Barrett explained that there were six cases of such confirmations during the 20th century but said of the historical record, “I don’t think it establishes a rule for either side in the debate.”

She noted that of the six cases, five came when the same party controlled both the White House and Senate, which meant that there was no strong disagreement.

She then pointed out that the one exception was Anthony Kennedy being confirmed in 1988.

“The arguments will be that that situation was distinguishable,” she said, clearly signaling that what follows is her characterizing the arguments rather than articulating her own position.

She went on to explain that, “The vacancy did not arise in the presidential election year. It arose the year before, in June, when [Justice Lewis] Powell retired. And Justice Kennedy was nominated in November of the prior year. Moreover, he was nominated after [Robert] Bork’s nomination had failed and [Douglas] Ginsburg withdrew his nomination. So the wrangling for the spot, the conversation about the spot, the existence of the spot, had been in play for a long time before that.”

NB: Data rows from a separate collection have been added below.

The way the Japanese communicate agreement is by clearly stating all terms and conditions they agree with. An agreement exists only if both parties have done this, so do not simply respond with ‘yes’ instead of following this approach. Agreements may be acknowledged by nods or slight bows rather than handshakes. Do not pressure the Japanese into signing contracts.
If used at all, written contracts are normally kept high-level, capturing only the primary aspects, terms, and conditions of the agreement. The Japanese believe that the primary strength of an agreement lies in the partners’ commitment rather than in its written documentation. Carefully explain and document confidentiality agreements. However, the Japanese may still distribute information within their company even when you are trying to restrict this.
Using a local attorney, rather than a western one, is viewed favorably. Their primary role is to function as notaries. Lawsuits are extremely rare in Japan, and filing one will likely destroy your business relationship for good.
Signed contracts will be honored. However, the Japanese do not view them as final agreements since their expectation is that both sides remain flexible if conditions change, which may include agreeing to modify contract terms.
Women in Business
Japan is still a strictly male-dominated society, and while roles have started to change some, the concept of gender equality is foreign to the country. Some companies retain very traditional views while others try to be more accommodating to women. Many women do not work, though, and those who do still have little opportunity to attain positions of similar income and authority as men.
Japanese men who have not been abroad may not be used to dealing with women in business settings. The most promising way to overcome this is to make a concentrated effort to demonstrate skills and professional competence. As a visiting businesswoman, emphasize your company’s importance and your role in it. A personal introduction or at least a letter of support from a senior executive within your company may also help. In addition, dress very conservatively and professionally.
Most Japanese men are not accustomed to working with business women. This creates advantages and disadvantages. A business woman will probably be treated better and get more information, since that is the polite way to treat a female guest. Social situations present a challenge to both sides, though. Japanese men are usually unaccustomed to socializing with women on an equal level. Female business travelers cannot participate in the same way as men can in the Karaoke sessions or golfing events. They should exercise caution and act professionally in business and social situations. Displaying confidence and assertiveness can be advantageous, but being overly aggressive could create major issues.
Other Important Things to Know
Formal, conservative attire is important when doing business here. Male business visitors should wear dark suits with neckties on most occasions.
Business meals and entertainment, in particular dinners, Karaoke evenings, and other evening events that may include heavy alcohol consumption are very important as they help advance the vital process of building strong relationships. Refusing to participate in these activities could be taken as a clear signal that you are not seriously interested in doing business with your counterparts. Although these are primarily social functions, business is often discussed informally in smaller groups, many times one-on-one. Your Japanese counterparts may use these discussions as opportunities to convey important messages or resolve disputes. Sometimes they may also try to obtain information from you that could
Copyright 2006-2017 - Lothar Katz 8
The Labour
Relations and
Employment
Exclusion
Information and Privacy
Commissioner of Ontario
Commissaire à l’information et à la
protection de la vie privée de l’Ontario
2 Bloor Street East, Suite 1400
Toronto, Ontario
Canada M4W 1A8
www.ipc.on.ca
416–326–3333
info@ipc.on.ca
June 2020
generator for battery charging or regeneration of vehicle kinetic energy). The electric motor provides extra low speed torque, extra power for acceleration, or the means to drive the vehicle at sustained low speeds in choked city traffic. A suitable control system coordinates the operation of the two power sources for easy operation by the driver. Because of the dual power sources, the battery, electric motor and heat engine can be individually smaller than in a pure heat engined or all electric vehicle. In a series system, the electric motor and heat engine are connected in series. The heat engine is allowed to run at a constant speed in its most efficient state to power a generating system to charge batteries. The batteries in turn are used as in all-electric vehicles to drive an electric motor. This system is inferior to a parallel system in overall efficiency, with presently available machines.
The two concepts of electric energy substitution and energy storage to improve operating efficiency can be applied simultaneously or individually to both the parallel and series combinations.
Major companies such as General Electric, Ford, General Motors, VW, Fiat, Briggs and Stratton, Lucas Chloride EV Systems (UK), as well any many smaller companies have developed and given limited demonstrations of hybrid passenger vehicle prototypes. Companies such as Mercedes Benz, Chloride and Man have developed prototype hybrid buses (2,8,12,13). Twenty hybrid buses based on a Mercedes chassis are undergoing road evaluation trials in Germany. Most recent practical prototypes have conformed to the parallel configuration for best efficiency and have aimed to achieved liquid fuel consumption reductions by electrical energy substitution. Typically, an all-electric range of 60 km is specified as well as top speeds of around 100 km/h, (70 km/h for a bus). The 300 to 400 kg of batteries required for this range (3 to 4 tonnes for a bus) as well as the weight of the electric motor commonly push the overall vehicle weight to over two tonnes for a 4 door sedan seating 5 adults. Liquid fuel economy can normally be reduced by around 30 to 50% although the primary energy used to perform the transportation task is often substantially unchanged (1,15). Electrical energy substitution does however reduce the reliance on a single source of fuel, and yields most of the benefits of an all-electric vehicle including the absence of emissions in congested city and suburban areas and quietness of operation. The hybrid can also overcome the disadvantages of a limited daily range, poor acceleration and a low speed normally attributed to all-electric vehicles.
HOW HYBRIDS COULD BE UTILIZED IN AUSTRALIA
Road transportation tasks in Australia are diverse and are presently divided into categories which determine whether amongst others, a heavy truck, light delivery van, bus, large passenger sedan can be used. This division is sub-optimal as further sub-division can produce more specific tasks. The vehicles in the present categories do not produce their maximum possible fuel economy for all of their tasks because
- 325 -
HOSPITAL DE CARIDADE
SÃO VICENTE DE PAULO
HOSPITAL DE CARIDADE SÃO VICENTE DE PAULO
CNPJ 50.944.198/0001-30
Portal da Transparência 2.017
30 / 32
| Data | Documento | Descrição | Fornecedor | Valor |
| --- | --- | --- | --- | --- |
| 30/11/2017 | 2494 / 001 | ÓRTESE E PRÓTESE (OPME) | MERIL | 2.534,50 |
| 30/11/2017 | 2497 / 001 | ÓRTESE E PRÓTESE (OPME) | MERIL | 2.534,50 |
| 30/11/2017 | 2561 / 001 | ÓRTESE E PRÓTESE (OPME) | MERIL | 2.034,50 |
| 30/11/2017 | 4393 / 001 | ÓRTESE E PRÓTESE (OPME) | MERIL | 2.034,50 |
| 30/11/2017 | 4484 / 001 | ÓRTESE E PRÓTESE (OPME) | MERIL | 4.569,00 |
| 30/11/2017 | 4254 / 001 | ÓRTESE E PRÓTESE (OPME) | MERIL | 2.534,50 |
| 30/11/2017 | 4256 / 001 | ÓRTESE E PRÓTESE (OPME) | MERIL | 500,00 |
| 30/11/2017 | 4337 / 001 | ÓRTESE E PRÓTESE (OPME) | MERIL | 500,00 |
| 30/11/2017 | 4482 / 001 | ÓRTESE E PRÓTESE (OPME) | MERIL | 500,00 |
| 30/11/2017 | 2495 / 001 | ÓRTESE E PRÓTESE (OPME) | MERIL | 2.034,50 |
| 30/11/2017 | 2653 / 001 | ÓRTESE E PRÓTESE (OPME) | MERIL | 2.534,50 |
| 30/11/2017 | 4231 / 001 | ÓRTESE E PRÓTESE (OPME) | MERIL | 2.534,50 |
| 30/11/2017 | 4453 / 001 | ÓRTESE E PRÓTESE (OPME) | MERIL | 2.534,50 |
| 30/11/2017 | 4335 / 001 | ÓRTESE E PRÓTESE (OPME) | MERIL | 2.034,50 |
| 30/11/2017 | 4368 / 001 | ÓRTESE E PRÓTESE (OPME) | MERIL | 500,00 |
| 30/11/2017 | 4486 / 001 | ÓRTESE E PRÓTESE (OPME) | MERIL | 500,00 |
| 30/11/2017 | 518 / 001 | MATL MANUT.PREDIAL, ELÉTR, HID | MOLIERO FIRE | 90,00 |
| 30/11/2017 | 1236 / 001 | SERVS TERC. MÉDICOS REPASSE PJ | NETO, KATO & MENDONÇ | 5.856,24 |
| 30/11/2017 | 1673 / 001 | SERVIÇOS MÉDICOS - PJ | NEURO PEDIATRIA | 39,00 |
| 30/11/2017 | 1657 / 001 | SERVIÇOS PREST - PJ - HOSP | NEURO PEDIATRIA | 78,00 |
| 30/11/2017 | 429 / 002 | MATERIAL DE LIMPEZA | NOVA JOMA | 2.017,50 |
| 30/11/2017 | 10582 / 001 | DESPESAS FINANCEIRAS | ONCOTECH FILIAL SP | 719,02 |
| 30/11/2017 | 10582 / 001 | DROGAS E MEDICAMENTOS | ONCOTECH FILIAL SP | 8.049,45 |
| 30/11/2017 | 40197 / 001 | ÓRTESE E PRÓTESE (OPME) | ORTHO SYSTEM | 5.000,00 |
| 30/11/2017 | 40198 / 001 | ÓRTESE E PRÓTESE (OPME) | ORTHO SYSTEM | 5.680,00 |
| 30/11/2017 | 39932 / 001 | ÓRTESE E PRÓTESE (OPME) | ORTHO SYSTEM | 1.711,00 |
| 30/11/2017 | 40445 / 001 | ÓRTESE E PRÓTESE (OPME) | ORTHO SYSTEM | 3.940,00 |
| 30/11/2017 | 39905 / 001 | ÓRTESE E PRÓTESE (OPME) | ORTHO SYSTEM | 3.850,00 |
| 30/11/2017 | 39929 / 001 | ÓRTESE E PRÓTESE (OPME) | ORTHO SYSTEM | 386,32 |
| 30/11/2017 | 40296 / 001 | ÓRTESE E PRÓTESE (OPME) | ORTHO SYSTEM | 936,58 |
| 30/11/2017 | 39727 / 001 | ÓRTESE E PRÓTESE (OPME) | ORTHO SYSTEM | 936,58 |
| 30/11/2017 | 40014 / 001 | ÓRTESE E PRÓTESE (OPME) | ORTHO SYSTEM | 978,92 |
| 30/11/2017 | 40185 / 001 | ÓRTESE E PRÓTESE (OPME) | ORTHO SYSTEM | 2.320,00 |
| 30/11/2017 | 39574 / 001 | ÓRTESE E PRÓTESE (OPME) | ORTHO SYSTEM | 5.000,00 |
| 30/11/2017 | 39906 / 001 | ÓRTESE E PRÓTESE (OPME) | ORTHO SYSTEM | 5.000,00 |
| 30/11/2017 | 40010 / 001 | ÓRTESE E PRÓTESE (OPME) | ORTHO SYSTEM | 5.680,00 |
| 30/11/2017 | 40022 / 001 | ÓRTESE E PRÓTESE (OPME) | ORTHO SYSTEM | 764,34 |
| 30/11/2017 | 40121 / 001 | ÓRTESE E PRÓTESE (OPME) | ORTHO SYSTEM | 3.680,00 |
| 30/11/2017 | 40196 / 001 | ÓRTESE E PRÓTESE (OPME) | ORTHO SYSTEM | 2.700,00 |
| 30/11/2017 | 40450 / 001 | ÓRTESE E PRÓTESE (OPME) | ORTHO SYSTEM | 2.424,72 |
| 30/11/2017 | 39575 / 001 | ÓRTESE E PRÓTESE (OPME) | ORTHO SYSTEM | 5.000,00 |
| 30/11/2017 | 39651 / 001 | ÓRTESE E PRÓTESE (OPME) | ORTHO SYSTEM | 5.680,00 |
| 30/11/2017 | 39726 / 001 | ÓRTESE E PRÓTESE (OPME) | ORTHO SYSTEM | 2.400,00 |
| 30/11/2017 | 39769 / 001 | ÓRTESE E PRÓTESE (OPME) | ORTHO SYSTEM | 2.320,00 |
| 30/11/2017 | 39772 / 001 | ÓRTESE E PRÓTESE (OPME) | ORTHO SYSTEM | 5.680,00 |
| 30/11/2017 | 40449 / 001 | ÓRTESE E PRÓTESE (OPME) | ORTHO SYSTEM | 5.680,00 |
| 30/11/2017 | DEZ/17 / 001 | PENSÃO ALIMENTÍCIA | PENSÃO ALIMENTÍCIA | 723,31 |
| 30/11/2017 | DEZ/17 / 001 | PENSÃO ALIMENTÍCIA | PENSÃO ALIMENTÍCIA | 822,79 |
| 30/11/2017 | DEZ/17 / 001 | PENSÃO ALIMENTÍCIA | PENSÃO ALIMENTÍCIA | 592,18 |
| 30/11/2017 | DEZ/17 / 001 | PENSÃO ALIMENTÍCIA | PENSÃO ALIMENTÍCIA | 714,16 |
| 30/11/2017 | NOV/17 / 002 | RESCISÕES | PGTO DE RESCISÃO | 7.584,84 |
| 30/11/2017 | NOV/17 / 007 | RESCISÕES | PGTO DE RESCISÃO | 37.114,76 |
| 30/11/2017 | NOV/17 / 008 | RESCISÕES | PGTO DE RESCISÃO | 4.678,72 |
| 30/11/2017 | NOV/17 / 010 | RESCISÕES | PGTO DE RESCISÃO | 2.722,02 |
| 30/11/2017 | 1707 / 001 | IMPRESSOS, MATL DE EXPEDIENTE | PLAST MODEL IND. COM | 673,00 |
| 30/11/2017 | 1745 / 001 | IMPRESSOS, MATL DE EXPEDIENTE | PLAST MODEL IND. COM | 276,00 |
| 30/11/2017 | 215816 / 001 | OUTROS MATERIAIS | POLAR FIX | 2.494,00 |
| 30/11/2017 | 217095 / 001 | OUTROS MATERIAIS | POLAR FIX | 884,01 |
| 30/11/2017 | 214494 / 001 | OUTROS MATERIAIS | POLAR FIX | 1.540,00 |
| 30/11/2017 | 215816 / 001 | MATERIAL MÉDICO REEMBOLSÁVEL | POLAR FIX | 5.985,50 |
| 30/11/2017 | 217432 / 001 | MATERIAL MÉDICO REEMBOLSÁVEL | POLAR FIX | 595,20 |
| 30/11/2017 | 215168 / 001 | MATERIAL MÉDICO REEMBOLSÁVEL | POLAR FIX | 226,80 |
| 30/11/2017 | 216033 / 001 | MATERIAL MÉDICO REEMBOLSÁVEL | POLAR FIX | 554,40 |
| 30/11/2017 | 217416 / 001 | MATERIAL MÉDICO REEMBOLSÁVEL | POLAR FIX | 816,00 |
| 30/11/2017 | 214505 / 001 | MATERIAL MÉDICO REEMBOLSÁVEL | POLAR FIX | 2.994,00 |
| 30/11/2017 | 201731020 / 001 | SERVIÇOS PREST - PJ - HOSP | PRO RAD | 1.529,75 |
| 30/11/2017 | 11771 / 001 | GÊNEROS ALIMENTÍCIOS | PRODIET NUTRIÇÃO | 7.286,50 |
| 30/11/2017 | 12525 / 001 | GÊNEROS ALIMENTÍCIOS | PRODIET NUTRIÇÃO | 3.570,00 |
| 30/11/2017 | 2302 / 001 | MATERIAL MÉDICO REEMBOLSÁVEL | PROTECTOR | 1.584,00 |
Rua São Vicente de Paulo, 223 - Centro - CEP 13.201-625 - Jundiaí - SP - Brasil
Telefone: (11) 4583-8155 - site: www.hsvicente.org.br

Only then did she get to the part that is now being stripped of all context: “Kennedy is a moderate Republican, and he replaced a moderate Republican, Powell. We’re talking about Justice Scalia, the staunchest conservative on the Court, and we’re talking about him being replaced by someone who could dramatically flip the balance of power on the Court. It’s not a lateral move.”

. . . .  As she wrapped up, she again made it abundantly clear that she wasn’t taking a position one way or another on what ought to happen and that neither side is clearly in the right.

“In sum, the president has the power to nominate, and the Senate has the power to act or not, and I don’t think either one of them can claim that there’s a rule governing one way or the other,” she said.